● Items listed in a dataset
○ ○ ○
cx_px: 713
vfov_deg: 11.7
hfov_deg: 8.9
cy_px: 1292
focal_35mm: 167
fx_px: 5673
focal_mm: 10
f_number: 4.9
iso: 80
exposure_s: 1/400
○ ○ ○
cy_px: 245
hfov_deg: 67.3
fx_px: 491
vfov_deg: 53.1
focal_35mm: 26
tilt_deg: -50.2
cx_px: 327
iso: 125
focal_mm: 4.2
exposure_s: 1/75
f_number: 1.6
○ ○ ○
● Work to be completed
In the entries above, find the line holding "hfov_deg: 67.3" and the line holding "f_number: 1.6"; print both of them and every line between, exactly, and nothing else.

● Expected answer
hfov_deg: 67.3
fx_px: 491
vfov_deg: 53.1
focal_35mm: 26
tilt_deg: -50.2
cx_px: 327
iso: 125
focal_mm: 4.2
exposure_s: 1/75
f_number: 1.6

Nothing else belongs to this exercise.